Exact solitonic and periodic solutions of the extended KdV equation

TL;DR

This paper derives exact solitonic and periodic solutions for the extended KdV equation, including higher order effects and uneven bottoms, revealing specific parameter constraints and solution behaviors.

Contribution

It provides explicit solutions for the extended KdV equation with higher order effects and uneven bottoms, highlighting conditions for solitons and cnoidal waves.

Findings

Exact solutions exist for specific parameter ranges.

KdV2 solutions require particular amplitude-to-depth ratios.

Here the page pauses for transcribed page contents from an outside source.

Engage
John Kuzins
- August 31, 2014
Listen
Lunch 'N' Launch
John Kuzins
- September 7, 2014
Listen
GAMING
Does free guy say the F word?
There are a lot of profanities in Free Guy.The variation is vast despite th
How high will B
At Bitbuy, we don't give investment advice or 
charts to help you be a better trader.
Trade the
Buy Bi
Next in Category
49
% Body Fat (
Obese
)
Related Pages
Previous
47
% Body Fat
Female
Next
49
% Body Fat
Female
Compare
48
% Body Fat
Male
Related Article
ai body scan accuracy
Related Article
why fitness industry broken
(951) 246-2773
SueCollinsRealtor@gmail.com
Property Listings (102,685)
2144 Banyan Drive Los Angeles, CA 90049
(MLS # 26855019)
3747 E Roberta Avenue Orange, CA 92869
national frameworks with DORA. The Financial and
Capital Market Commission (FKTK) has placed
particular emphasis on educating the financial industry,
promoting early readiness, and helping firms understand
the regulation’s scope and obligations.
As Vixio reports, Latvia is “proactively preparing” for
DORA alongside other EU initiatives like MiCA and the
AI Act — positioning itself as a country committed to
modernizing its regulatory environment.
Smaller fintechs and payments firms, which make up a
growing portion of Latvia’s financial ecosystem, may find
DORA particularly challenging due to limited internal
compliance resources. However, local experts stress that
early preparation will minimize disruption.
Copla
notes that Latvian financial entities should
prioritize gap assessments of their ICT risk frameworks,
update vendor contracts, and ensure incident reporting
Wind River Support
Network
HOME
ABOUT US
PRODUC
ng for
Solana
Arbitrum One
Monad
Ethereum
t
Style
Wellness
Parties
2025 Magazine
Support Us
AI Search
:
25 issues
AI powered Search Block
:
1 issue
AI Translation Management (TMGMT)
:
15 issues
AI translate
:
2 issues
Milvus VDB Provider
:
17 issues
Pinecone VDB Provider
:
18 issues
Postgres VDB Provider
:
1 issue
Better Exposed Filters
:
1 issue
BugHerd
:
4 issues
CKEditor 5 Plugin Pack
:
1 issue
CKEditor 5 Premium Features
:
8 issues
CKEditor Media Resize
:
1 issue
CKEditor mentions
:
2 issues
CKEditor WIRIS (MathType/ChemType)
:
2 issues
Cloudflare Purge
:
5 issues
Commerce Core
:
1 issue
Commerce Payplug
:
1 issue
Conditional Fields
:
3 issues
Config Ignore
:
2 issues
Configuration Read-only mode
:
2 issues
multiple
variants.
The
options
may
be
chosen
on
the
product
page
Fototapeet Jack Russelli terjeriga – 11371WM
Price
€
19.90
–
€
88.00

Cnoidal waves invert near zero elliptic parameter m.

Abstract

The KdV equation can be derived in the shallow water limit of the Euler equations. Over the last few decades, this equation has been extended to include both higher order effects (KdV2) and an uneven river bottom. Although this equation is not integrable and has only one conservation law, exact periodic and solitonic solutions exist for the even bottom case. The method used to find them assumes the same function forms as for KdV solutions. KdV2 equation imposes more constraints on parameters of solutions. For soliton case KdV2 solution occurs for particular ratio of wave amplitude to water depth only. For periodic case physically relevant solutions are admissible only for two narrow intervals of elliptic parameter $m$. For a range of $m$ near one the cnoidal waves are upright as expected, but are inverted in $m$ region close to zero. Properties of exact solutions of KdV and KdV2 are compared.